DFGA First Post of the Academic Year 2011 / 12

Greeting to this year’s Contextual Studies blog.
Last year I was only working with level 5 (year 2) students, this year I’m working with both year 1 and 2, therefore posts will be applicable to both years. I will signpost things if they are targeted at one year or another.
So why and how can the content of this blog be useful to both years?
There are two basic issues that will hold things together. One is the notion of transmedia and associated concepts such as migratory characters and media convergence, the other is medium specificity or what makes one technology so special and how does this affect the way information is shaped?
For year 1 (level 4) students this will be a general theme and will be used to take a particular stance to the understanding of the first year lecture programme. For year 2 (level 5) transmedia will be at the core of what is being looked at, in particular how narrative (storytelling) is used across different platforms, (film, theatre, games, novels, radio, on line etc.)
So for instance the issue that will be looked at in relation to the first lecture for year 1 students will be how Modernism used the concept of medium specificity. For year two students the first transmedia character to examine will be Gilgamesh, simply because it is the oldest story we have. It’s also interesting because it comes in episodes.
The story of Gilgamesh was recorded in the Sumerian language in cuneiform on stone tablets, and it was passed down orally before then. The story is of how the kingdom of Uruk has fallen under the shadow of a great evil monster (Humbaba) Gilgamesh is given special magic weapons to help him in his quest to defeat the monster and after a long hazardous journey he finally confronts the monster and in an epic battle kills it.
Read a review of the talking book here:

It’s the back story that grabs you. The way that the actions of the main character start to impact on what goes on, you know what he should do but he doesn’t, and in these actions a complex narrative of very human proportions evolves.

The issue of media specificity is fascinating so how is Gilgamesh being shaped across the media?

Here we have an epic struggle frozen in relief, the simple outlines suggest a moment that will be fixed for all time, compare this to a post Jack Kirby deep perspective comic book page.

In both cases we are introduced to the character beforehand and then because of the costume we know who is who.

You can tell there was little research done by the Marvel comics people beforehand.

The first people to come across the story however would have heard it, listen to this version in English and think about how the characters are introduced and verbally set up to be remembered.

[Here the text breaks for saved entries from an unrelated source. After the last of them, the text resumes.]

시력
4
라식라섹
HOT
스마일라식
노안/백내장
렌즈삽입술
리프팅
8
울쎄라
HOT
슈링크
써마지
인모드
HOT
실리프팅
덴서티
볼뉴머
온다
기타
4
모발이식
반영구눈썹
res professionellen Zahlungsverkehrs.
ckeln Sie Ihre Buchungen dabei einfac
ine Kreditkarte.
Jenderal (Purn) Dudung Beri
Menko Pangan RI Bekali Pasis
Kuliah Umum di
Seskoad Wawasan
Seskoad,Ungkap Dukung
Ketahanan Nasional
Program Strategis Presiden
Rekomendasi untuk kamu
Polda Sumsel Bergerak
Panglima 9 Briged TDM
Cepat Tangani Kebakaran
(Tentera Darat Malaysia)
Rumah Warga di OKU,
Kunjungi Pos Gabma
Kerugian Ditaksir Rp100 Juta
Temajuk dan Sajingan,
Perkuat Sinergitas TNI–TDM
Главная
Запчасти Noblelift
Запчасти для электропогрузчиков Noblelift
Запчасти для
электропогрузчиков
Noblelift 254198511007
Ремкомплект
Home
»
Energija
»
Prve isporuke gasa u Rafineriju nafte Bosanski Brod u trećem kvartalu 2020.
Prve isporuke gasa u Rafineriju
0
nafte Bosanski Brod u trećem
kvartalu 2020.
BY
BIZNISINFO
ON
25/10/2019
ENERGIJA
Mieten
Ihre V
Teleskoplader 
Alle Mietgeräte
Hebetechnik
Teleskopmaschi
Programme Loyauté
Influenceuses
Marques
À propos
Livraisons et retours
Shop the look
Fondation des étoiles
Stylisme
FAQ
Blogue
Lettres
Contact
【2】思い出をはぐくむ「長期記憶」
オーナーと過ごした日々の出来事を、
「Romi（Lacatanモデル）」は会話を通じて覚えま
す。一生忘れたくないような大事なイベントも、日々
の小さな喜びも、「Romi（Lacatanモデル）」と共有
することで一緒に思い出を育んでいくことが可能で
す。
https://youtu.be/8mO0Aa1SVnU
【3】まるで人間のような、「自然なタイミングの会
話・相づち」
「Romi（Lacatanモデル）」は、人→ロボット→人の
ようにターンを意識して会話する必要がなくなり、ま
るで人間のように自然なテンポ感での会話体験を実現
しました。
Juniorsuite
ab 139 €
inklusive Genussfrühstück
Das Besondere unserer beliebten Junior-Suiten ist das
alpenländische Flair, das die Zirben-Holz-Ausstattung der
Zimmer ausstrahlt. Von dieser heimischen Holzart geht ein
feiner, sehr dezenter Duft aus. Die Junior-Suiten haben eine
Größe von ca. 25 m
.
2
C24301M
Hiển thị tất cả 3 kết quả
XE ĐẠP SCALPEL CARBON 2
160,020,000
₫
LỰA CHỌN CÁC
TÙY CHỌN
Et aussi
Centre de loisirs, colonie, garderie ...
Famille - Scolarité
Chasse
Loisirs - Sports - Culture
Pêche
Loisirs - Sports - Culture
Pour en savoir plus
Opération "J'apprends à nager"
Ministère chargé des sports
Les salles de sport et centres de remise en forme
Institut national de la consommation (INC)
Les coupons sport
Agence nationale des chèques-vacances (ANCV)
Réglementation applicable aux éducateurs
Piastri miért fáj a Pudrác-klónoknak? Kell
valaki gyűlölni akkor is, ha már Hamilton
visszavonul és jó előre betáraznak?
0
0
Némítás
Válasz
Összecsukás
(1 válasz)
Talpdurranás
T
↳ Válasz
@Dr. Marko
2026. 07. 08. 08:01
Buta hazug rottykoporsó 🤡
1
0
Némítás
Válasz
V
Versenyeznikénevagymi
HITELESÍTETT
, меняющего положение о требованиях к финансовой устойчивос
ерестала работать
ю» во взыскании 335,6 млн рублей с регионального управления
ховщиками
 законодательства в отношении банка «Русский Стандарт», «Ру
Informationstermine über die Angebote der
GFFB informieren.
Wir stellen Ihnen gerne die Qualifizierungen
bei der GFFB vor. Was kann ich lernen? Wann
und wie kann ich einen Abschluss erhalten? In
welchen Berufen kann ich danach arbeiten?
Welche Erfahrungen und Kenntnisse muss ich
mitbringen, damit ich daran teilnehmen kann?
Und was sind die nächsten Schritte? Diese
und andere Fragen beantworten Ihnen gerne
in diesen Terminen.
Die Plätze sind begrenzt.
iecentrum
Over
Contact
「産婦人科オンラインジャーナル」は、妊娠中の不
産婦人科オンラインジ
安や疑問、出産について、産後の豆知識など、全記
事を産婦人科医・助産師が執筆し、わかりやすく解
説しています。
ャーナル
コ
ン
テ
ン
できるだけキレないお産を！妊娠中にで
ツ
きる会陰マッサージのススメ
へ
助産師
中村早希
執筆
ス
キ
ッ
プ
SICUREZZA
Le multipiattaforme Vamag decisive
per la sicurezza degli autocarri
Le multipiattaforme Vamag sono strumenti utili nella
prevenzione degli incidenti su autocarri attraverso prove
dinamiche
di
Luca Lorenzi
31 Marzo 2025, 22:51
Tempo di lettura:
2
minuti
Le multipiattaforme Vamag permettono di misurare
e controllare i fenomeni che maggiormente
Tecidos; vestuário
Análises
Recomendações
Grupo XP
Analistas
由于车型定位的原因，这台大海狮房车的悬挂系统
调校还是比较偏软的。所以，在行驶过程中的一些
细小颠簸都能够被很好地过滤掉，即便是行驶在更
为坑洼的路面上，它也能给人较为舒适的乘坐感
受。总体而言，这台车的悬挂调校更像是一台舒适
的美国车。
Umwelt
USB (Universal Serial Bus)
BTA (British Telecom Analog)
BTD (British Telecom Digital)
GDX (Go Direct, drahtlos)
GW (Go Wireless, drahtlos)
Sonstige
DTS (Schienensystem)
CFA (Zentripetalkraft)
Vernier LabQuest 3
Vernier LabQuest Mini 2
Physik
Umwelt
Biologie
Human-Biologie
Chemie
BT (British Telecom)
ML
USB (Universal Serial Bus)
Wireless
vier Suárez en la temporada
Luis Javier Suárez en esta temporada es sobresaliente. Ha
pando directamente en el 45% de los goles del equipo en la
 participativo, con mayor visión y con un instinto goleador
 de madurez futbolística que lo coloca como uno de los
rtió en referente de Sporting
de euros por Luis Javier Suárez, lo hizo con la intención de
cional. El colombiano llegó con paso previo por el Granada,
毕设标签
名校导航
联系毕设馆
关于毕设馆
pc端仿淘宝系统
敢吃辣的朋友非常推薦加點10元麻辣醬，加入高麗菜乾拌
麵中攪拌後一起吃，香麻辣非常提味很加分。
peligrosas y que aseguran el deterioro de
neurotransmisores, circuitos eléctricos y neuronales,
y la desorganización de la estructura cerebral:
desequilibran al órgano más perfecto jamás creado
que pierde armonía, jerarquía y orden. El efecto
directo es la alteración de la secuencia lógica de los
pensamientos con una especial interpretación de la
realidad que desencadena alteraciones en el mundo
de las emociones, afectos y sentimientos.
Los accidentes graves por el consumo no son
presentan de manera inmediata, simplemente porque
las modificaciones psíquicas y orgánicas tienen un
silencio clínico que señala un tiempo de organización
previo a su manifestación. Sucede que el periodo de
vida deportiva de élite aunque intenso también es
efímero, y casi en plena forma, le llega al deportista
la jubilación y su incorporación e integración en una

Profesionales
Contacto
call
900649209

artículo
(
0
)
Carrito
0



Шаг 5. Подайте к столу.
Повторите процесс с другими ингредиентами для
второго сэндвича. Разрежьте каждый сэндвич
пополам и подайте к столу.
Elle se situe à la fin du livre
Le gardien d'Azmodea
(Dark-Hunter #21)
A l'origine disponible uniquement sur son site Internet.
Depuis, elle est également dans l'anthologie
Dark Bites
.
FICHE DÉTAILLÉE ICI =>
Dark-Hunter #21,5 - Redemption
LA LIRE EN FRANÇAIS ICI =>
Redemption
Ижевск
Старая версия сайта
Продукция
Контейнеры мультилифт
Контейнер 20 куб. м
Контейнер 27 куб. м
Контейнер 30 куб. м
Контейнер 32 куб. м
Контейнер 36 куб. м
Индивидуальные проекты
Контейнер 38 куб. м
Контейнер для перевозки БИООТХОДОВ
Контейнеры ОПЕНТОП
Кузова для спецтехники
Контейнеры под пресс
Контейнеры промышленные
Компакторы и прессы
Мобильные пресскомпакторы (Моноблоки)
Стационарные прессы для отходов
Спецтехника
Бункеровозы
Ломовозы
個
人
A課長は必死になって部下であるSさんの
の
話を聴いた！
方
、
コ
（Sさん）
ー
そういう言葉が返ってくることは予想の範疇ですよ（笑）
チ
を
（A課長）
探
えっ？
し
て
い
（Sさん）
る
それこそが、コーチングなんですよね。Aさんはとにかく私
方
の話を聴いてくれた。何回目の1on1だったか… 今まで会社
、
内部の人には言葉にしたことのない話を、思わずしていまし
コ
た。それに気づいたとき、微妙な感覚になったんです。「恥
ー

Radio as a medium uses conventions such as short snatches of music to remind us of where we are what the action is supposed to be about. See Peter and the Wolf by Prokofief. Audio books do the same. If you have ever listened to a story teller, they usually vary the tone and level of their voice to give dramatic weight to certain scenes or to introduce particular characters.
So what would be a Modernist version of Gilgamesh be like?